Vapour density of $PC{l_5}$ is $104.16$ but when heated to $230^\circ C$ its vapour density is reduced to $62$. The degree of dissociation of $PC{l_5}$ at this temperature will be:
A. $6.8\%$
B. $68\%$
C. $46\%$
D. $64\%$

Answer 1

Vapour density is defined in relation to hydrogen. When the mass of a certain volume of any substance is divided by the mass of a volume of hydrogen. It can be represented as follows:
Vapour density $=$ mass of n molecules of gas/ mass of n molecules of hydrogen.
If we talk about the degree of dissociation, it can be defined as the mole of the fraction undergoing dissociation at a given time or temperature.
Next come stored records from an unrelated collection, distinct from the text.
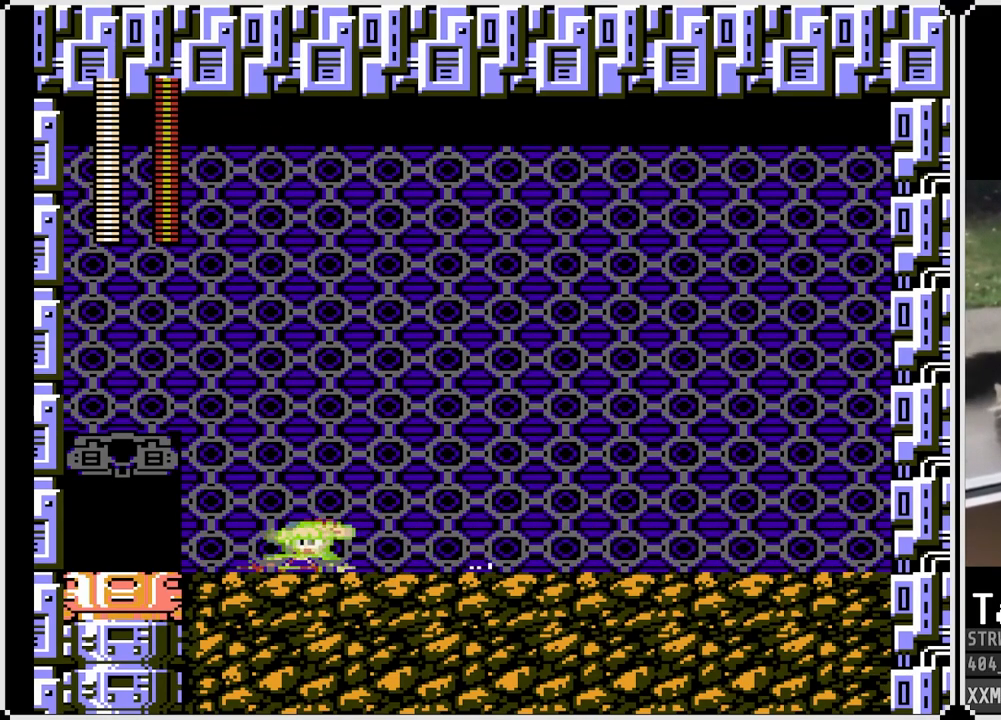
{"buttons": ["SQUARE", "DPAD_DOWN", "DPAD_RIGHT"], "left_stick": "center", "right_stick": "center", "events": [[50, "DPAD_LEFT", "up"], [50, "DPAD_RIGHT", "down"], [167, "CROSS", "down"], [350, "CROSS", "up"]]}
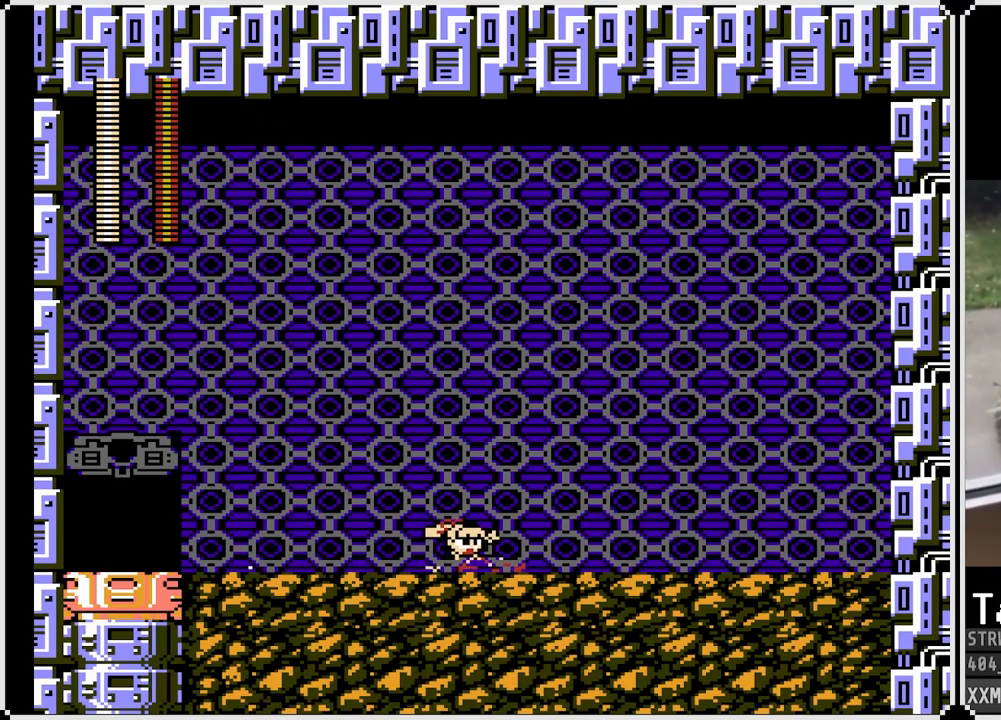
{"buttons": ["SQUARE", "DPAD_DOWN", "DPAD_LEFT"], "left_stick": "center", "right_stick": "center", "events": [[117, "CROSS", "down"], [333, "CROSS", "up"], [433, "DPAD_DOWN", "up"], [433, "DPAD_RIGHT", "up"], [450, "DPAD_LEFT", "down"], [483, "DPAD_DOWN", "down"]]}
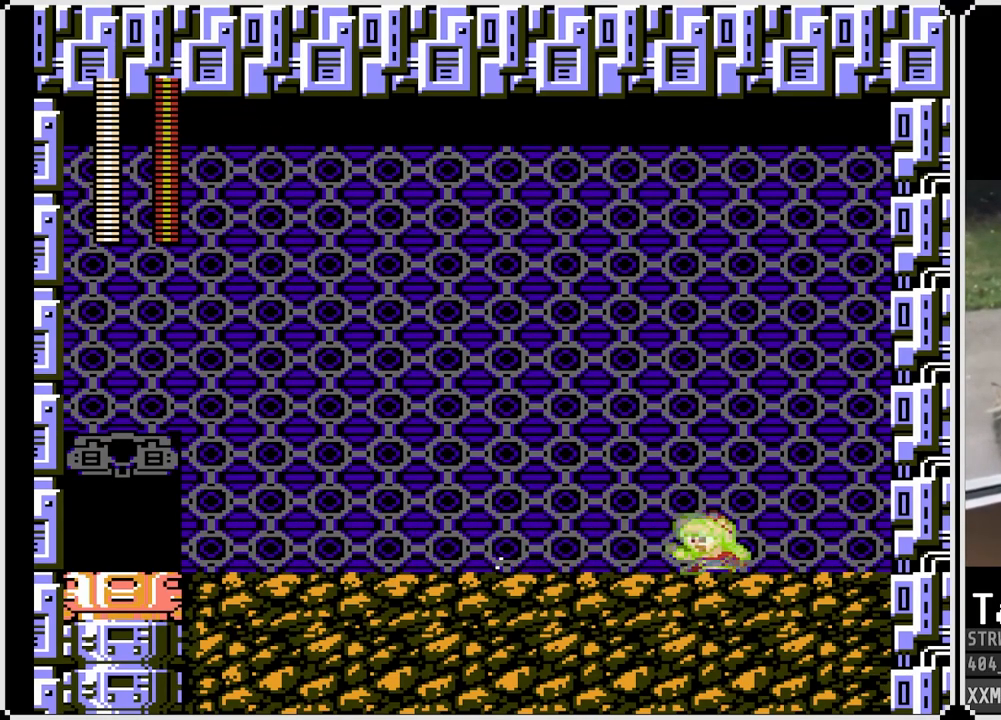
{"buttons": ["CROSS", "SQUARE", "DPAD_DOWN", "DPAD_LEFT"], "left_stick": "center", "right_stick": "center", "events": [[50, "CROSS", "down"], [233, "CROSS", "up"], [500, "CROSS", "down"]]}
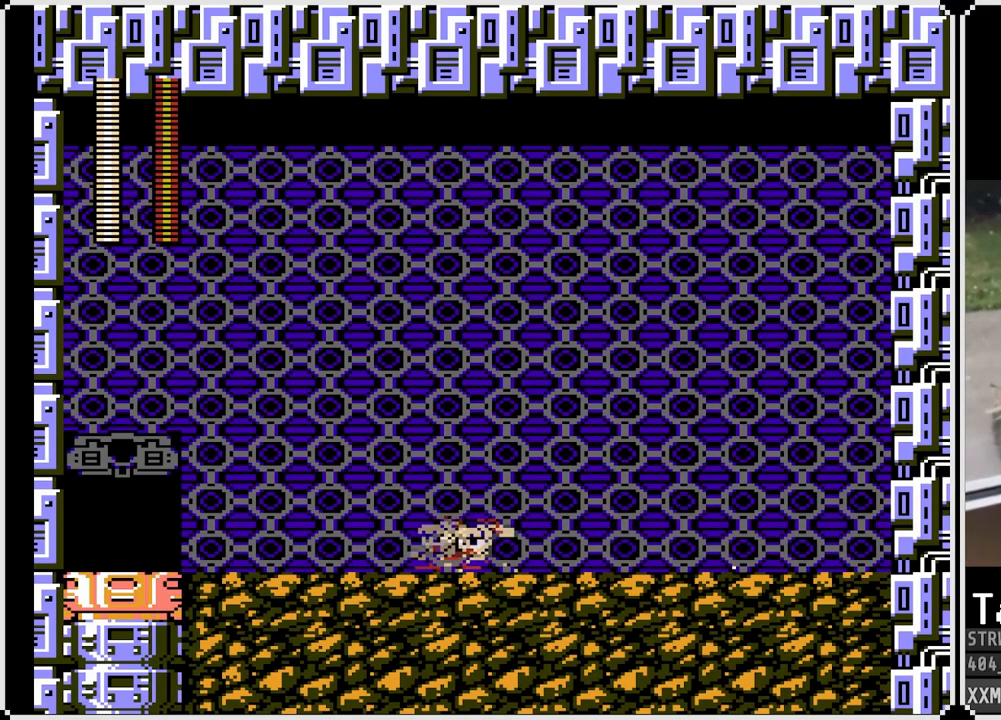
{"buttons": ["CROSS", "SQUARE", "DPAD_DOWN", "DPAD_RIGHT"], "left_stick": "center", "right_stick": "center", "events": [[217, "CROSS", "up"], [283, "DPAD_LEFT", "up"], [300, "DPAD_RIGHT", "down"], [433, "CROSS", "down"]]}
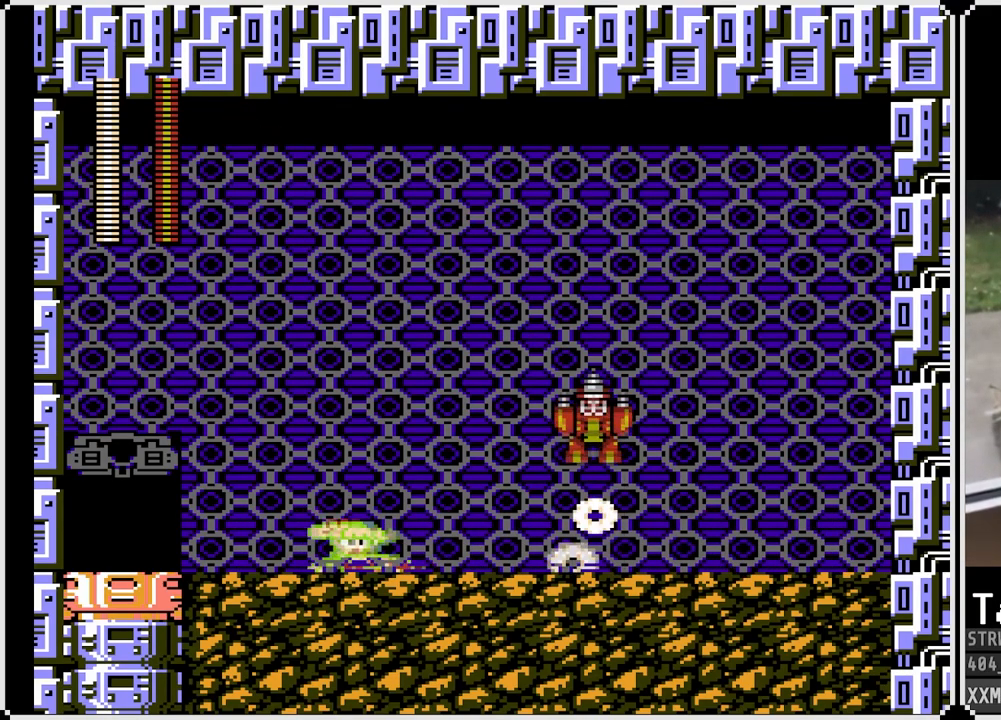
{"buttons": ["SQUARE", "DPAD_RIGHT"], "left_stick": "center", "right_stick": "center", "events": [[117, "CROSS", "up"], [150, "DPAD_LEFT", "down"], [150, "DPAD_RIGHT", "up"], [167, "DPAD_DOWN", "up"], [417, "DPAD_RIGHT", "down"], [433, "DPAD_LEFT", "up"]]}
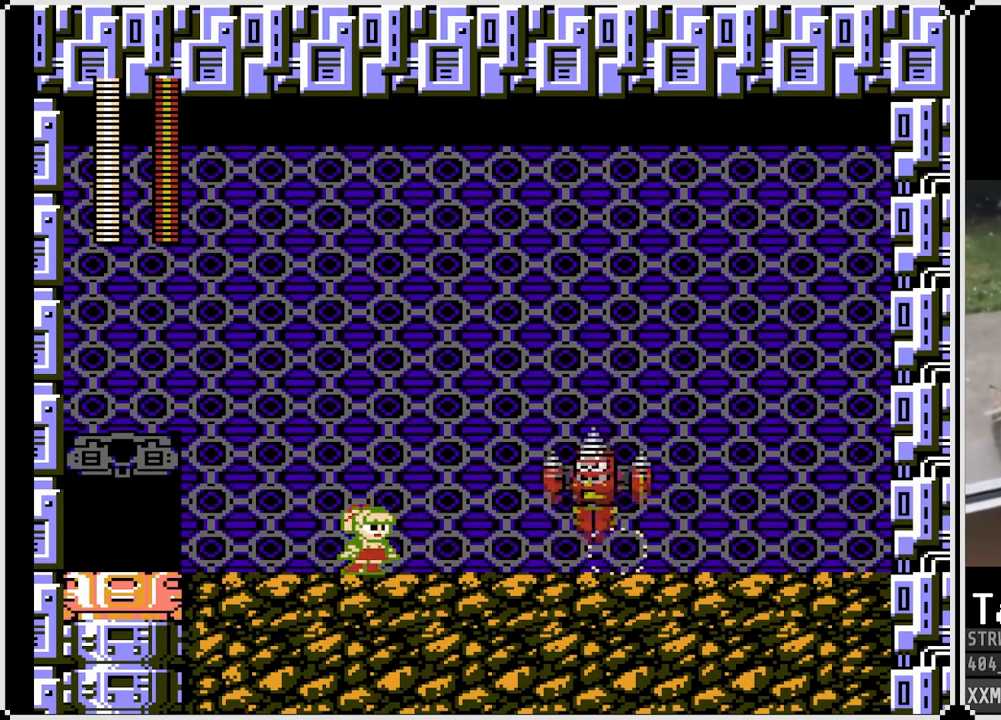
{"buttons": ["SQUARE", "DPAD_LEFT"], "left_stick": "center", "right_stick": "center", "events": [[50, "DPAD_RIGHT", "up"], [50, "SQUARE", "up"], [83, "DPAD_LEFT", "down"], [100, "SQUARE", "down"]]}
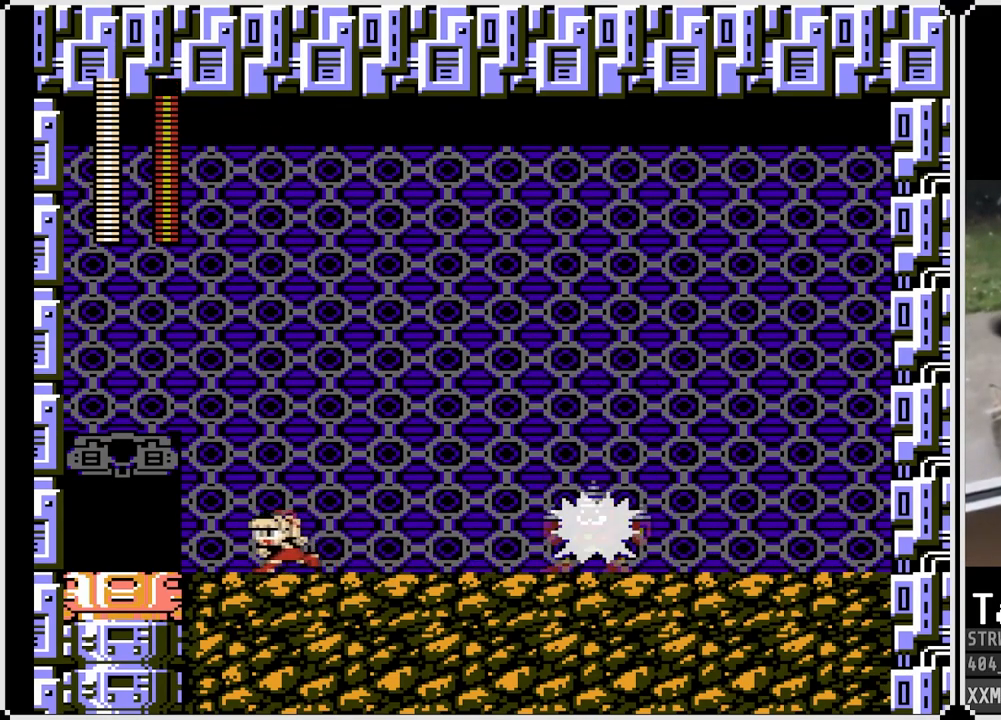
{"buttons": ["SQUARE", "DPAD_LEFT"], "left_stick": "center", "right_stick": "center", "events": [[200, "DPAD_LEFT", "up"], [467, "DPAD_LEFT", "down"]]}
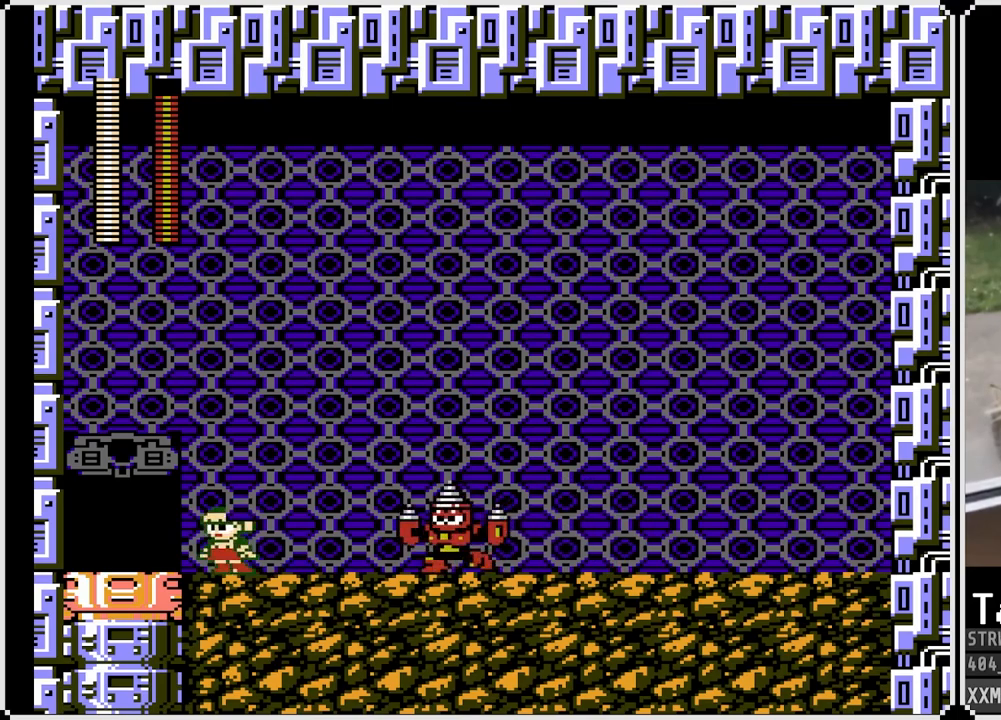
{"buttons": ["CROSS", "SQUARE"], "left_stick": "center", "right_stick": "center", "events": [[133, "DPAD_LEFT", "up"], [133, "DPAD_RIGHT", "down"], [183, "CROSS", "down"], [233, "DPAD_RIGHT", "up"]]}
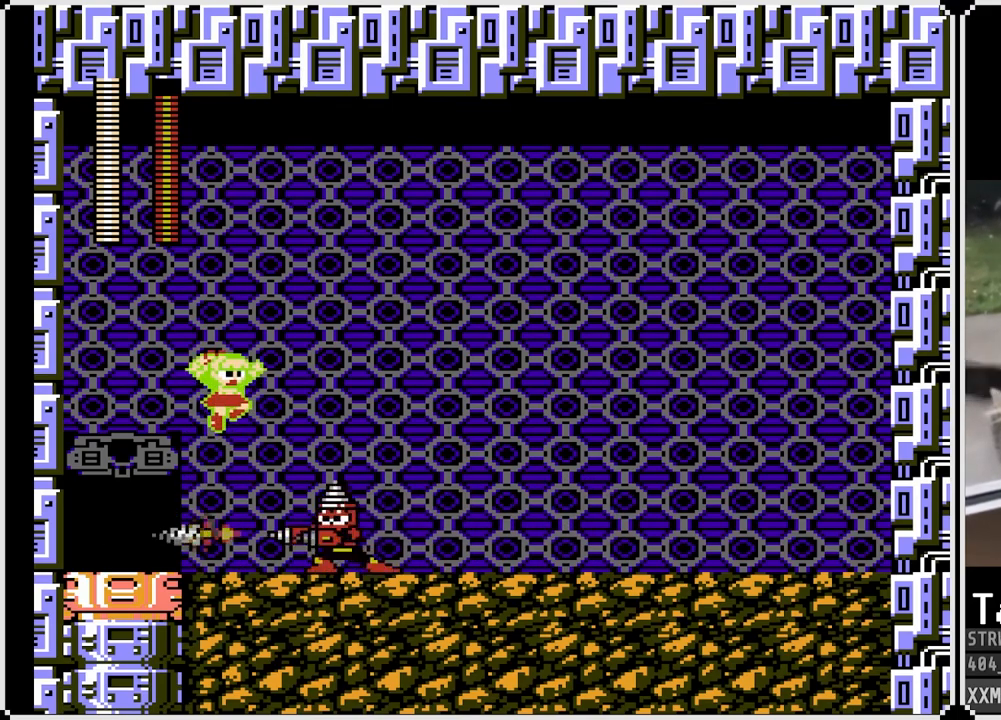
{"buttons": ["CROSS", "SQUARE", "DPAD_LEFT"], "left_stick": "center", "right_stick": "center", "events": [[100, "CROSS", "up"], [133, "DPAD_LEFT", "down"], [417, "CROSS", "down"]]}
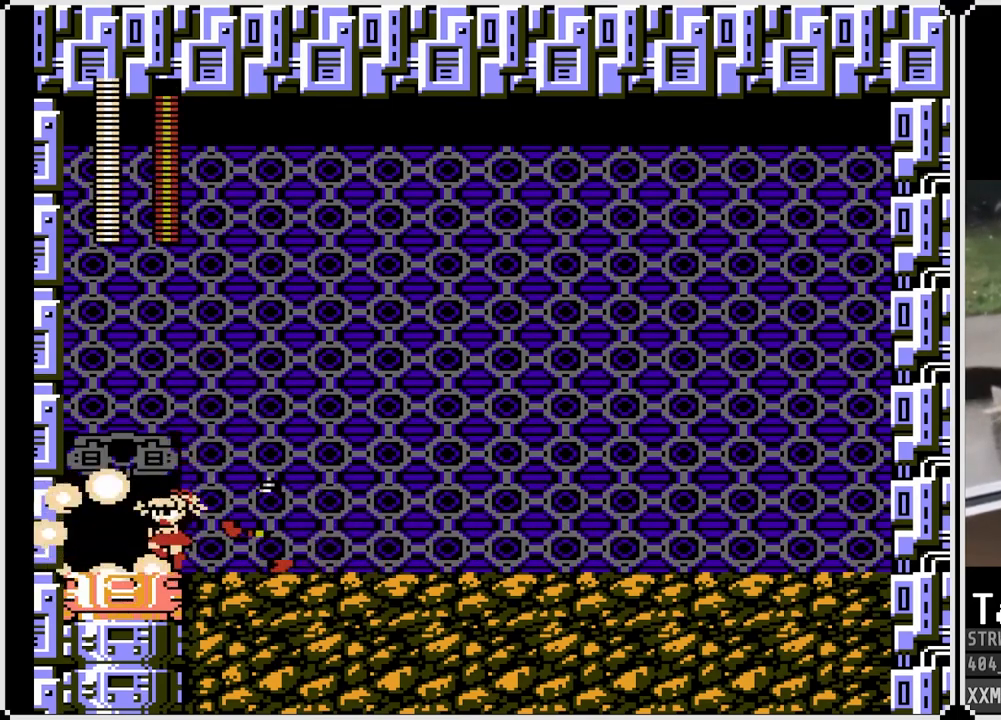
{"buttons": ["SQUARE", "DPAD_DOWN", "DPAD_RIGHT"], "left_stick": "center", "right_stick": "center", "events": [[67, "DPAD_LEFT", "up"], [167, "CROSS", "up"], [200, "DPAD_LEFT", "down"], [267, "CROSS", "down"], [283, "DPAD_DOWN", "down"], [317, "DPAD_LEFT", "up"], [317, "DPAD_RIGHT", "down"], [383, "DPAD_LEFT", "down"], [400, "DPAD_RIGHT", "up"], [417, "DPAD_DOWN", "up"], [433, "DPAD_RIGHT", "down"], [450, "DPAD_DOWN", "down"], [450, "DPAD_LEFT", "up"], [500, "CROSS", "up"]]}
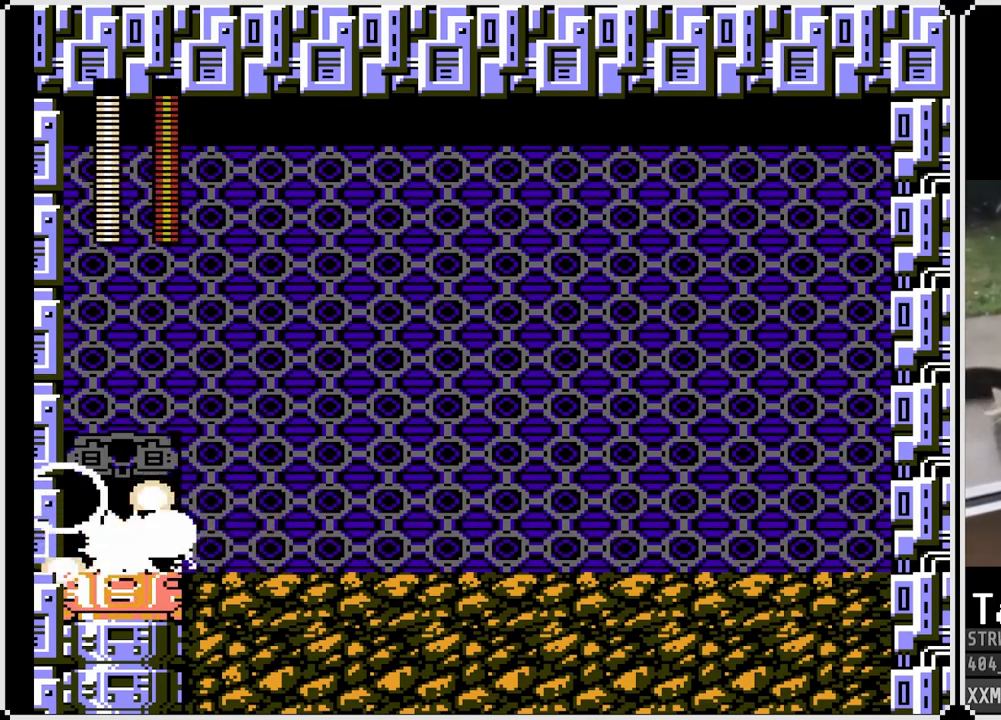
{"buttons": ["SQUARE", "DPAD_RIGHT"], "left_stick": "center", "right_stick": "center", "events": [[33, "DPAD_DOWN", "up"], [200, "SQUARE", "up"], [300, "SQUARE", "down"]]}
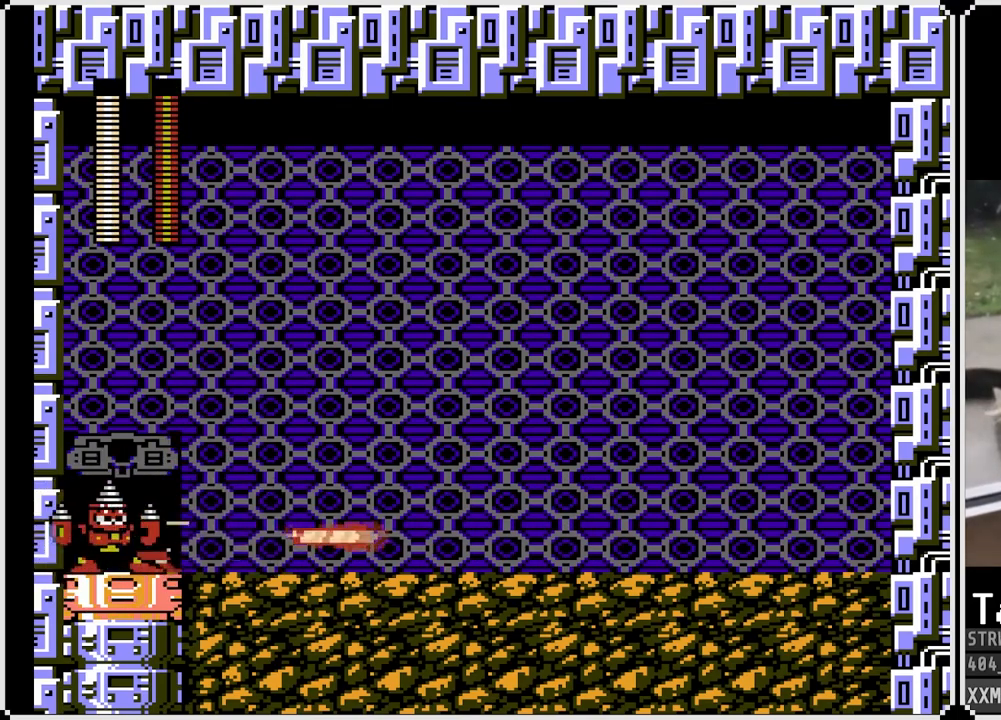
{"buttons": ["SQUARE", "DPAD_RIGHT"], "left_stick": "center", "right_stick": "center", "events": [[117, "DPAD_DOWN", "down"], [267, "DPAD_DOWN", "up"]]}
It is represented by $\alpha$
$\alpha = \dfrac{{number \;of \;moles\; dissociated}}{{number \;of \;moles\; present\; initially}}$

Complete step by step answer:
In the question, the compound given is $PC{l_5}$. The molar mass is also related to the vapour density. The relation between the molar mass and the vapour density can be written as:
Molar mass $= 2 \times vapour. density$
When $PC{l_5}$ is dissociated into $PC{l_3}$. The reaction is
$PC{l_5} \rightleftharpoons PC{l_3} + C{l_2}$
The molar mass of $PC{l_3}$ is $137.33g/mol$
The molar mass of $C{l_2}$ is $70.6g/mol$
Now, according to the mentioned relation, we can calculate the initial and final molar mass with the help of given values of vapour density.
Initial molar mass $= 2 \times 104.16 = 208.32g/mol$
Final molar mass $= 2 \times 62 = 124g/mol$
If we look at the reaction then we can assume that 1 mole of $PC{l_5}$ dissociates into y mole of $PC{l_3}$and y mole of $C{l_2}$
So, the final molar mass can be written as:
Molar mass $= \dfrac{{208.32(1 - y) + 137.33y + 70.6y}}{{1 - y + y + y}}$
Molar mass is $124g/mol$
After substituting the values we have
$124 = \dfrac{{208.32(1 - y) + 137.33y + 70.6y}}{{1 + y}}$
$\Rightarrow 124 = \dfrac{{208.32(1 - y + y)}}{{1 + y}}$
$\Rightarrow 124 = \dfrac{{208.32}}{{1 + y}}$
$\Rightarrow y = 0.68$
So, we can conclude that the degree of dissociation at $230^\circ C$ will be $0.68\;or\;68\%$

So, the correct answer is Option B.

Note: There is an alternate method to find the degree of dissociation.
Alternate method:
Let us write down the reaction i.e.
$PC{l_5} \rightleftharpoons PC{l_3} + C{l_2}$

| $PC{l_5}$| $PC{l_3}$| $C{l_2}$
---|---|---|---
Initial| C| 0| 0
At equilibrium| $C(1 - \alpha )$| $C\alpha$| $C\alpha$

Here, $\alpha$ represents the degree of dissociation.
Now, we will calculate the total number of moles
Total moles $= C(1 - \alpha ) + C\alpha + C\alpha$
Total moles $= C(1 + \alpha )$
As we know that at the equilibrium vapour density is inversely related to the number of moles.
Thus, we can write it as $\dfrac{{Total\; Mole\; At\; Equilibrium}}{{Initial. Moles}} = \dfrac{{Initial \;Vapour \;Density}}{{Final\; Vapour\; Density}}$
After substituting the values from the table and the question
$\dfrac{{C(1 + \alpha )}}{C} = \dfrac{{104.16}}{{62}}$
$\Rightarrow 1 + \alpha = \dfrac{{104.16}}{{62}}$
$\Rightarrow \alpha = \dfrac{{104.16}}{{62}} - 1$
$\Rightarrow \alpha = 0.68\;or\;68\%$
Thus, the degree of dissociation is $0.68\;Or\;68\%$